Disparate ideas like a sea-borne zoo, an Aboriginal peace treaty and the lost bird song of a ruined Armenian capital form a cohesive body of work at this year’s Istanbul Biennial, a top international art show taking place in turbulent times.
“Saltwater: A Theory of Thought Forms,” drafted by US-based art historian Carolyn Christov-Bakargiev, is inspired by the waterways that shape this ancient city, and the sprawling show set in 36 venues stretches from a Black Sea lighthouse to the island refuge of the Russian revolutionary Leon Trotsky.
The title evokes salt’s dual nature to heal and corrode. “Salt is my way of speaking about power,” she said. “Art does not belong to one side or the other. It serves a third: people.”
The Istanbul Biennial, now in its 14th edition, opened in September against a backdrop of violence. Fighting between the Turkish army and the outlawed Kurdistan Workers Party that erupted suddenly in July wrecked a tenuous peace process.
A suicide bombing blamed on Islamic State killed 102 people in the capital this month ahead of yesterday’s election. War in Syria has sparked an influx of 2 million refugees, tens of thousands of whom have made the treacherous voyage to Europe.
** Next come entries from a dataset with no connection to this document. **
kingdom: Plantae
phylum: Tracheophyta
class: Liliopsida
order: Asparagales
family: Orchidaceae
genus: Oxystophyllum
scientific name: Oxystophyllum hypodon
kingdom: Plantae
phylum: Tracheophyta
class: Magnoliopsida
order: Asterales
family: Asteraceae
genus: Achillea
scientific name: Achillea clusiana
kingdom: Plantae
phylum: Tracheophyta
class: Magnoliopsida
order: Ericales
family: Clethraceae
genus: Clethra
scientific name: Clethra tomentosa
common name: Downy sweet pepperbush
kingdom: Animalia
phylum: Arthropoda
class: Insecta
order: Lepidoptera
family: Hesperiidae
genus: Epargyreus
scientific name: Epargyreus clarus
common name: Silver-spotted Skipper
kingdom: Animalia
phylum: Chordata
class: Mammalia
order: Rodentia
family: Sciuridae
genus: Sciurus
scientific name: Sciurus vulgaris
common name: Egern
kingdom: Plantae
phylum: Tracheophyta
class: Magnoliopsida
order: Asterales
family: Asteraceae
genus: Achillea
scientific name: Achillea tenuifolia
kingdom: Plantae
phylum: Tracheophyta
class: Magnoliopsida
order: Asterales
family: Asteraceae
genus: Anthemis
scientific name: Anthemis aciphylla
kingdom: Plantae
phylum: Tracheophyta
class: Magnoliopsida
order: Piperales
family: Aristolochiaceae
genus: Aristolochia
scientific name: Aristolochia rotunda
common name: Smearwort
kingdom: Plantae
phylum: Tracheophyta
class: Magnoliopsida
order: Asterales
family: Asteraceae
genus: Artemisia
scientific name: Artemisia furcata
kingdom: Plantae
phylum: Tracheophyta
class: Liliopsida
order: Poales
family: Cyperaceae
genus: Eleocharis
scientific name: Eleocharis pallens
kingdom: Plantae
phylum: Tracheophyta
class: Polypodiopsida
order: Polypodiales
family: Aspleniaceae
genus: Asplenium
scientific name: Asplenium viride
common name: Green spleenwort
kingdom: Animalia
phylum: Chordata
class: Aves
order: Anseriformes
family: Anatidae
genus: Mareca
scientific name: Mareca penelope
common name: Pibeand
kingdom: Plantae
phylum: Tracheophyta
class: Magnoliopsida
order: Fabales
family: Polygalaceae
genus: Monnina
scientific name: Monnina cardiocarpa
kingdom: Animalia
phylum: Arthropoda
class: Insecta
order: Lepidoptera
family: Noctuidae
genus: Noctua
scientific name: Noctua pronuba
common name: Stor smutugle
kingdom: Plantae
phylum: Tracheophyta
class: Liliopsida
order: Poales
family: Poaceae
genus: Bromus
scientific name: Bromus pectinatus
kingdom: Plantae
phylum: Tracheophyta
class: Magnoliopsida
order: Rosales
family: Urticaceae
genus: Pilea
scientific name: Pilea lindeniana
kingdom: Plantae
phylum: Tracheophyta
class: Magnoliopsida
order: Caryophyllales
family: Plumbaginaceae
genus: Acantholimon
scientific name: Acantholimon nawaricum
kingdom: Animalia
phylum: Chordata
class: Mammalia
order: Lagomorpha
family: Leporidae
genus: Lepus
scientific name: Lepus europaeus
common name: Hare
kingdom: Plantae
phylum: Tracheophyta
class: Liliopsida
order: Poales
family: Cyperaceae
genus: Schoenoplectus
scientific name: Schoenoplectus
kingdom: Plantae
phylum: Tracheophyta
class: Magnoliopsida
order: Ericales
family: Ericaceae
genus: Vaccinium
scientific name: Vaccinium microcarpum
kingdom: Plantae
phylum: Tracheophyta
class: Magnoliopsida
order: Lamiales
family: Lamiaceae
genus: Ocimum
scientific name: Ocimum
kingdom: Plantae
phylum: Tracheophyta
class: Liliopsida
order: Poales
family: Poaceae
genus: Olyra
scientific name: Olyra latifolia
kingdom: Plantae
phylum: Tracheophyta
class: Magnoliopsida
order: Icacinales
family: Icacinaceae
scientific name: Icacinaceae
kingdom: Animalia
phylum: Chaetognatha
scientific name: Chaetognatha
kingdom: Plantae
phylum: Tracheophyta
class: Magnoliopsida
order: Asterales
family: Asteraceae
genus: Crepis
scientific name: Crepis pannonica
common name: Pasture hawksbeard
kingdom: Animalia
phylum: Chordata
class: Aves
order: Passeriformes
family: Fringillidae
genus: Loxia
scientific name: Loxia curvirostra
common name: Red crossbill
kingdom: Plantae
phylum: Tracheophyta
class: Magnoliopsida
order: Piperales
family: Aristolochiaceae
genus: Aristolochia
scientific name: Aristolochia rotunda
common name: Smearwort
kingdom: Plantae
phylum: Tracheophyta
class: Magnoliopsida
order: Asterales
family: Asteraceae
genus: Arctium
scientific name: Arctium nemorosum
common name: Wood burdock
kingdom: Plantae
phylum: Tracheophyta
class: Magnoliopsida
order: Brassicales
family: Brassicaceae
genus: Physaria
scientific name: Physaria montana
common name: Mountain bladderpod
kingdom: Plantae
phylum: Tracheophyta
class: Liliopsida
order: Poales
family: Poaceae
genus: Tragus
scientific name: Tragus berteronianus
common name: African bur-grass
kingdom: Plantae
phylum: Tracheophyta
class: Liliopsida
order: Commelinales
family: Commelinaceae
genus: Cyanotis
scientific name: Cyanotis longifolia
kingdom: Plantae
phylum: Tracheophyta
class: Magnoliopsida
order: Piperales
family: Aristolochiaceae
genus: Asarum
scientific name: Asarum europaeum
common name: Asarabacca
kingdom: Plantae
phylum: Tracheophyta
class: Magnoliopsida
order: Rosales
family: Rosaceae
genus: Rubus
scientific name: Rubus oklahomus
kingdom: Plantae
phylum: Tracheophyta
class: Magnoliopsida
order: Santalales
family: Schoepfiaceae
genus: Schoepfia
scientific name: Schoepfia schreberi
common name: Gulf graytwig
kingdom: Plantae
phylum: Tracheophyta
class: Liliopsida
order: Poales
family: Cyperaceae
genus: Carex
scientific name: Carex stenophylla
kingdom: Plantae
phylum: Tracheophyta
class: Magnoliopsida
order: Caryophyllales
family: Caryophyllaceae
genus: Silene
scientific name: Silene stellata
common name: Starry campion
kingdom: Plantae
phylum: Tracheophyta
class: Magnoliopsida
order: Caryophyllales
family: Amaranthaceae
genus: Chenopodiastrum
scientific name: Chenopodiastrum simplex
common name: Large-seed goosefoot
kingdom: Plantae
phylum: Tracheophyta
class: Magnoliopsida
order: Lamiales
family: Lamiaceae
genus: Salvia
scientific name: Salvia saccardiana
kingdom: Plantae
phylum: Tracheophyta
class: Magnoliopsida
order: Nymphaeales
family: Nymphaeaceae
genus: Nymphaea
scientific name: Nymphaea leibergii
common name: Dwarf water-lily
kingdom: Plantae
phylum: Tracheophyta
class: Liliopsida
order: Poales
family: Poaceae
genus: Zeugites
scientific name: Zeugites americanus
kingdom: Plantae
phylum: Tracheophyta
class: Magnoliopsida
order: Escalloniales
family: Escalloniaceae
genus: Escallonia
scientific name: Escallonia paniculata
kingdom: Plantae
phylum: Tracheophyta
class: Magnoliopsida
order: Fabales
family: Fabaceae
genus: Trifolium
The upheaval has not frightened off art crowds that reached a record 450,000 last week. They stop at bathhouses, hotels and garages in a kind of scavenger hunt for art through the city.
Christov-Bakargiev, who brought a lecture series to Kabul during the 2012 documenta fair, said art is most vital in times of strife. “I am interested in working in conflict zones.”
Djambawa Marawili, a 62-year Aboriginal Australian, brought this own work as well as rare artefacts from his Yolngu people, including a graphic that served as a treaty with white settlers in 1935.
“I can see there are reasons for conflict here. By bringing our art all this way, maybe we can open eyes and minds. Making peace is what we do with art,” Marawili said.
Most references to nearby conflicts are deliberately oblique, and Christov-Bakargiev bristled at art-world criticism the show glosses over Turkey’s current problems. “You shed light on the present by looking at the past,” she said.
A dozen artists examine the massacres of Armenians by Ottoman Turks early in the last century, including Belgian-born Francis Alys’ black-and-white video “The Silence of Ani”, in which children play among the ghostly ruins of Ani, the former seat of the Armenian kingdom, using whistles to imitate the area’s lost bird species.
In “The Flesh Is Yours, the Bones Are Ours,” American artist Michael Rakowitz, whose roots are Jewish Iraqi, uses art-nouveau plaster friezes moulded by apprentices of Istanbul’s long-gone Armenian and Greek artisans. He then incorporates the real excavated bones of stray dogs that were rounded up and deported to an Istanbul island where they starved to death in 1910.
The episode foretells the expulsion of Armenians and Greeks in ensuing years. The work is in a former Greek primary school.
“Traces of fingers and hands that have borne silent witness to what has happened in the city from buildings that survived -that is something very hopeful and resilient,” Rakowitz said.
The pearl of the show is the island of Buyukada, an hour’s ferry away, where horse-drawn carriages shuttle art goers to crumbling Victorian homes for a rare peek inside, including where exiled Trotsky wrote “History of the Russian Revolution”.